Une histoire qui se termine mal. En 2017, Jeanne est cliente de la Société Générale et possède un coffre-fort dans l'une des agences de la banque. Une agence qui fait partie du vaste plan de fermeture de 300 agences de la banque. Contactée par cette dernière, Jeanne a 10 jours pour venir récupérer ce qui se trouve dans son coffre avant qu'il ne soit ouvert et on contenu mis sous scellés.

Ce sera finalement 6 jours plus tard, et non 10, que la banque procède à l'ouverture forcée du coffre en présence d'un commissaire de justice qui dresse alors un inventaire avec photos des objets s'y trouvant, avant de les mettre sous scellés.

Dans son coffre, se trouvent des bijoux de famille transmis sur plusieurs générations. Mais quand Jeanne demande où se trouvent les bijoux, la banque avoue les avoir perdu sans plus d'explications, révèle Le Particulier.

51 080 euros de préjudice

Dans un souci de trouver une solution à l'amiable et reconnaissant sa responsabilité, la Société Générale fait appel à un expert pour évaluer l'ampleur de la perte... Sur simples photos. L'expert relève plusieurs incohérence entre les photos et l'inventaire et estime finalement le préjudice à 51 080 euros. Jeanne qui estime que le montant ne correspond pas au préjudice subi, décide d'assigner la Société Générale en justice.
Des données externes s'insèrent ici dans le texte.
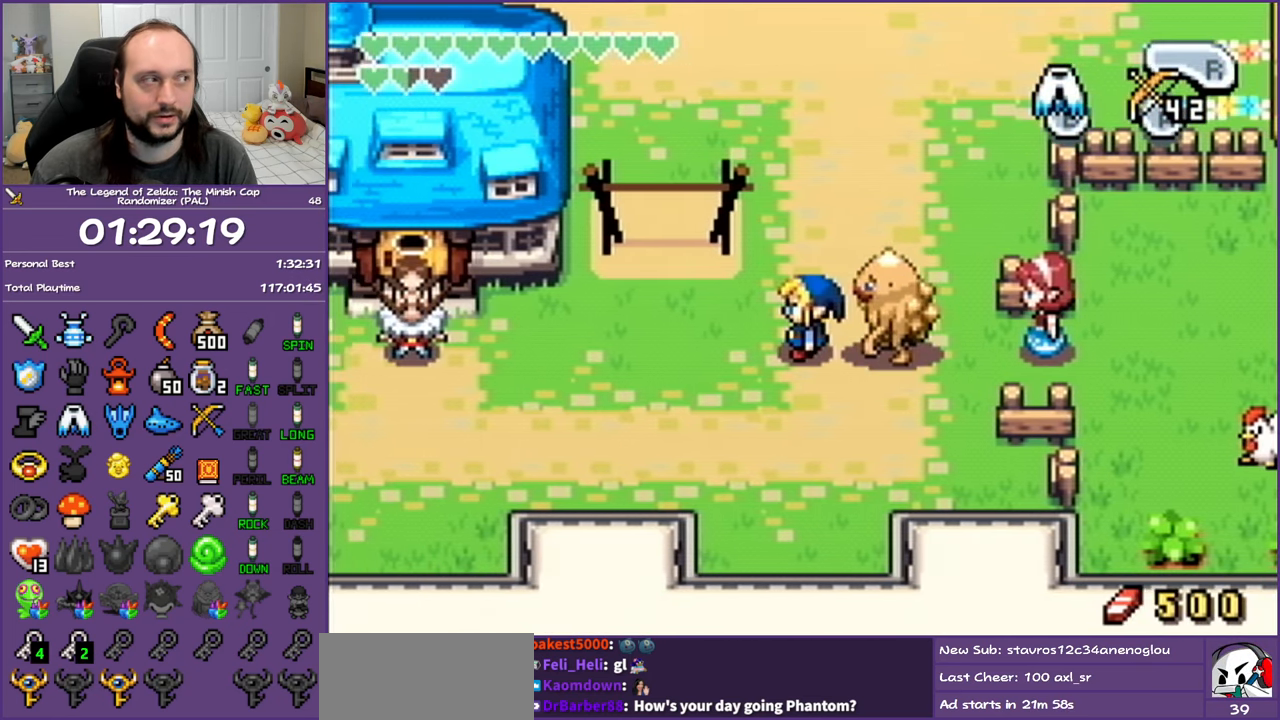
{"buttons": ["DPAD_UP"], "events": [[133, "DPAD_UP", "down"], [267, "R1", "down"], [417, "R1", "up"]]}
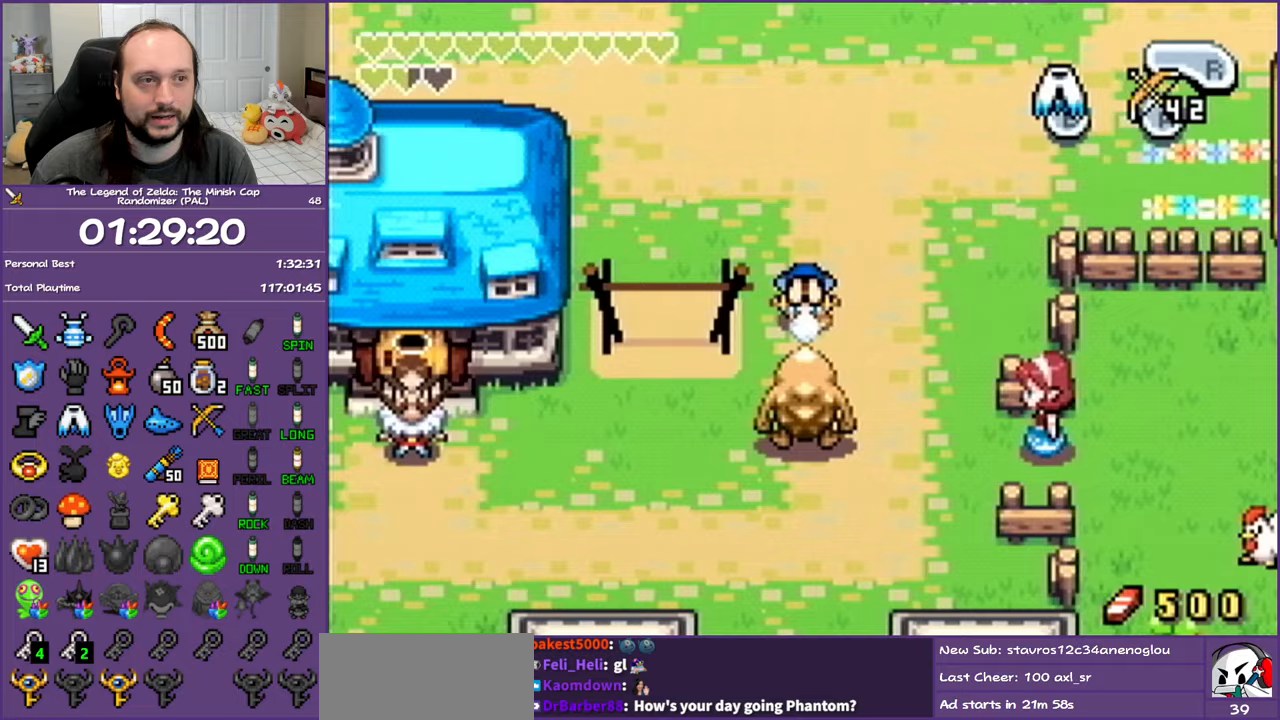
{"buttons": ["DPAD_UP", "DPAD_LEFT"], "events": [[200, "DPAD_LEFT", "down"]]}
Par ailleurs, ni la banque ni la cliente ne peuvent produire le contrat de location du coffre. Jeanne réclame alors 1 million d'euros, soit le montant du plafond de garantie maximale des grands coffres loués à la Société générale et à défaut au moins 305 000 euros, soit le plafond de garantie des plus petits.

La cliente de la banque n'étant pas capable de produire les preuves de son dépôt dans le coffre, le tribunal a finalement condamné en février dernier, la Société Générale à lui payer 51 080 euros, soit le montant déjà versé suite à l'expertise réalisée. Pour le préjudice moral, Jeanne n'obtient que 1 500 euros de plus.

Louer un coffre-fort à la banque, est-ce réservé aux riches ?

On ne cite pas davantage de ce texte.